Note: You will need to update the container image version in docker-compose.yml.
Run docker-compose
to instantiate the cluster:
docker-compose up -d
To register the cluster to the slurmdbd daemon, run the register_cluster.sh
script:
./register_cluster.sh
Note: You may have to wait a few seconds for the cluster daemons to become ready before registering the cluster. Otherwise, you may get an error such as sacctmgr: error: Problem talking to the database: Connection refused.

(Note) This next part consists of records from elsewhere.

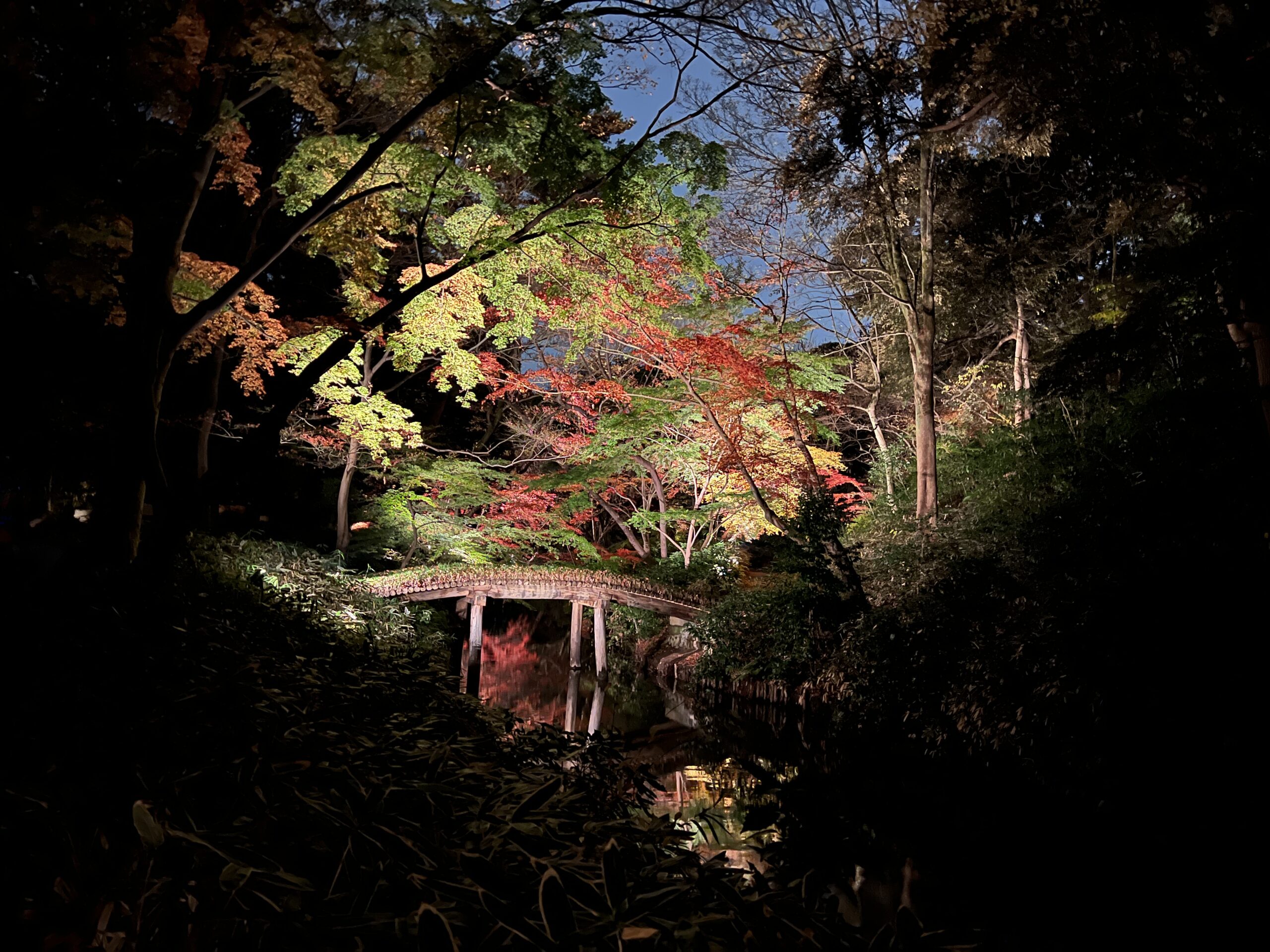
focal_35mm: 26
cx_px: 635
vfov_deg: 53.1
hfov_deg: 67.3
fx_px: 954
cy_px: 476
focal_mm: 5.7
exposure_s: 1/9
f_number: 1.5
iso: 1250
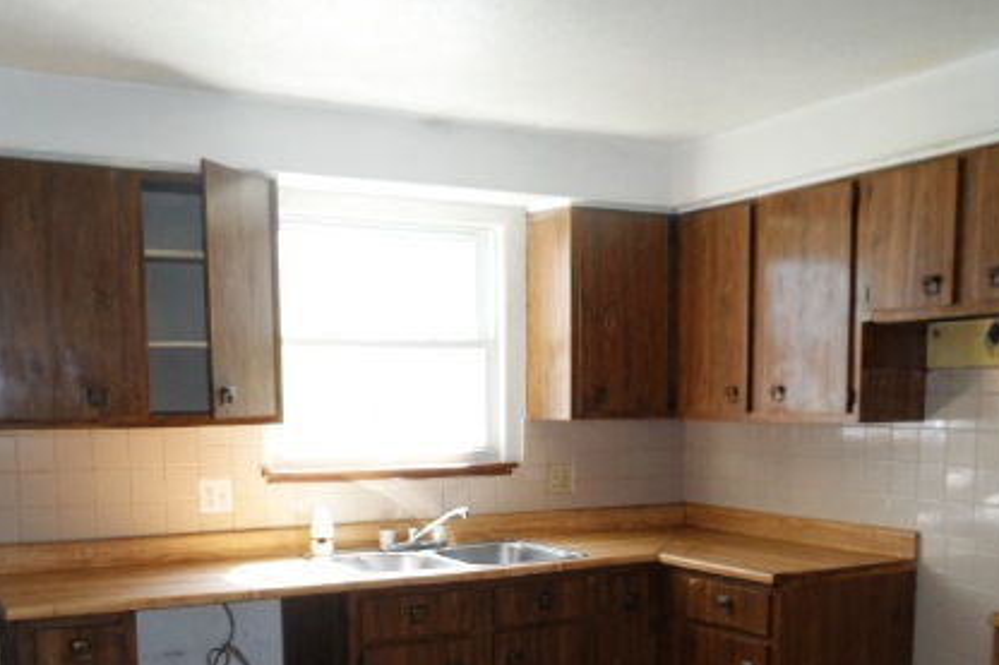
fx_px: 1110
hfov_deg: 48.5
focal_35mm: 40
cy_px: 557
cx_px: 495
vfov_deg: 32.2
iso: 100
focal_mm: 4.5
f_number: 2.5
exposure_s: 1/30
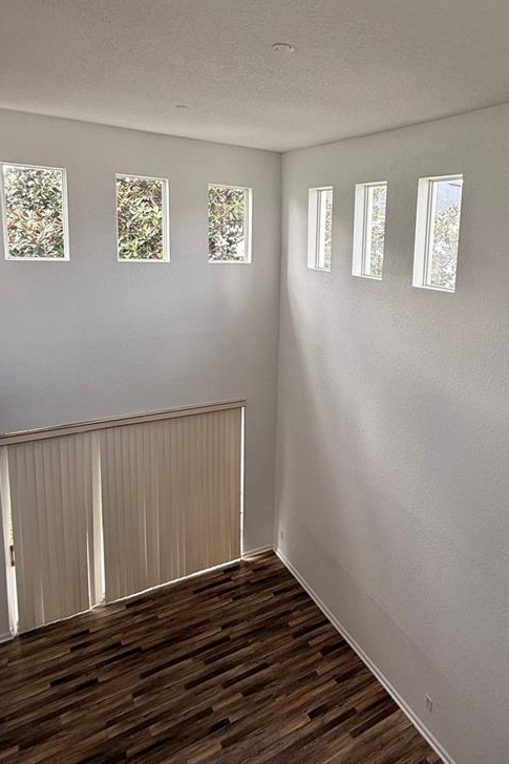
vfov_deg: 73.2
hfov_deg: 50.8
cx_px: 384
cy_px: 317
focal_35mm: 24
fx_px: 509
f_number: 2.2
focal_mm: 2.22
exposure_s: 1/136
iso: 50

You can check the status of the cluster by viewing the logs:
docker-compose logs -f
To add users to slurm, so that they can submit jobs, update and run the addusers.sh
script:
./addusers.sh
Note: You must ensure any new user added to the slurm database already exists in the docker image. This is currently being done through the Dockerfile.

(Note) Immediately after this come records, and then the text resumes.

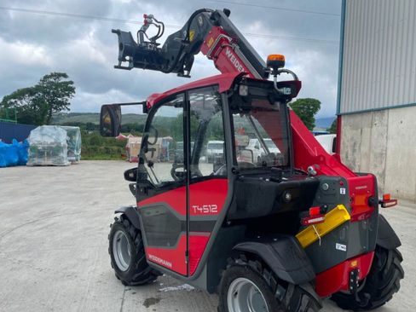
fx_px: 385
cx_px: 241
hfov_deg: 56.5
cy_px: 177
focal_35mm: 32
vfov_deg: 44.1
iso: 32
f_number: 1.6
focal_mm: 4.2
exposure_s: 1/1553
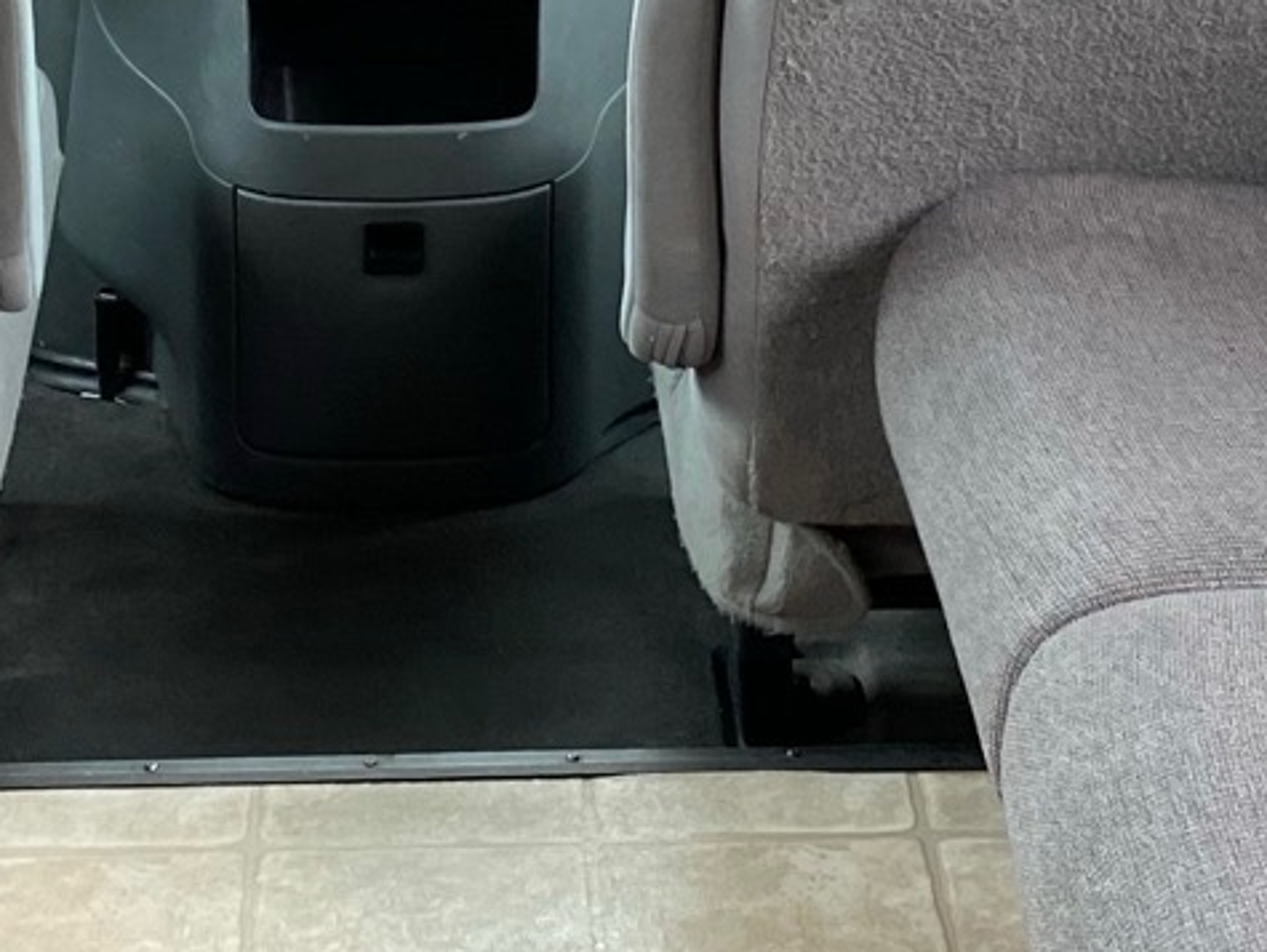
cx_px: 616
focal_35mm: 112
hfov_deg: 17.6
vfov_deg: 12.5
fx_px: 4102
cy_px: -520
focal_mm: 4.25
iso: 50
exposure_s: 1/122
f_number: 1.8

To install environment modules, run the script envmod.sh
. This will install tcl and environment
modules in /data
To install Lmod run the script lmod.sh
. This will install lmod in /data and put necessary
files in /usr/local, /usr/include and /etc/profile.d on the 'login' and compute nodes.
./envmod.sh
Note: There is an example module file in MPI_Examples. The tcl/lua files need to be placed under /data/modulefiles//
To move source code into the cluster, run the codes_from_source.sh
script. This moves
the folder in MPI_Examples into the container under /data, which is mounted on the 'login'
as well as compute nodes. The default setting is to assign ownership of the folder to root,
however, you can pass an argument to override that
./codes_from_source.sh user1
To install xalt2, run the script xalt2.sh
. This will source and install xalt2 v2.9.8 as well
as create a tcl modulefile for it under /data, that needs to be moved to an appropriate location.
./xalt2.sh
Alternatively, you can target a custom xalt repository/branch/version
./xalt2.sh https://github.com/adityakavalur/xalt.git userjsonindex SCRATCH
Use docker exec
to run a bash shell on the controller container:
docker exec -it slurmctld bash
From the shell, execute slurm commands, for example:
[root@slurmctld /]# su user1
[user1@slurmctld /]$ sinfo
PARTITION AVAIL TIMELIMIT NODES STATE NODELIST
normal* up 5-00:00:00 2 idle compute[1-2]
The slurm_jobdir
named volume is mounted on each Slurm container as /data
.
Therefore, in order to see job output files while on the controller, change to
the /data
directory when on the slurmctld container and then submit a job:
[root@slurmctld /]# su user1
[user1@slurmctld /]$ cd /data/MPI_Examples/
[user1@slurmctld MPI_Examples]$ sbatch job_hello_world.sh
Submitted batch job 2
[user1@slurmctld MPI_Examples]$ cat slurm-2.out
Hello world from processor compute2, rank 2 out of 4 processors
Hello world from processor compute1, rank 1 out of 4 processors
Hello world from processor compute2, rank 3 out of 4 processors
Hello world from processor compute1, rank 0 out of 4 processors
[user1@slurmctld MPI_Examples]$ sbatch job_hello_world_python.sh
Submitted batch job 3
[user1@slurmctld MPI_Examples]$ cat slurm-3.out
Hello, World! I am process 2 of 4 on compute2.
Hello, World! I am process 0 of 4 on compute1.
Hello, World! I am process 3 of 4 on compute2.
Hello, World! I am process 1 of 4 on compute1.
docker-compose stop
docker-compose start
To remove all containers, volumes and images, run:
docker-compose stop
docker-compose rm -f
docker volume rm slurm-docker-cluster_etc_munge slurm-docker-cluster_etc_slurm slurm-docker-cluster_slurm_jobdir slurm-docker-cluster_var_lib_mysql slurm-docker-cluster_var_lib_mysql2 slurm-docker-cluster_var_log_slurm
docker rmi slurm-docker-cluster:20.02.4 mysql:5.7
Note: In the last step step substitute the tag you used, if not using the default.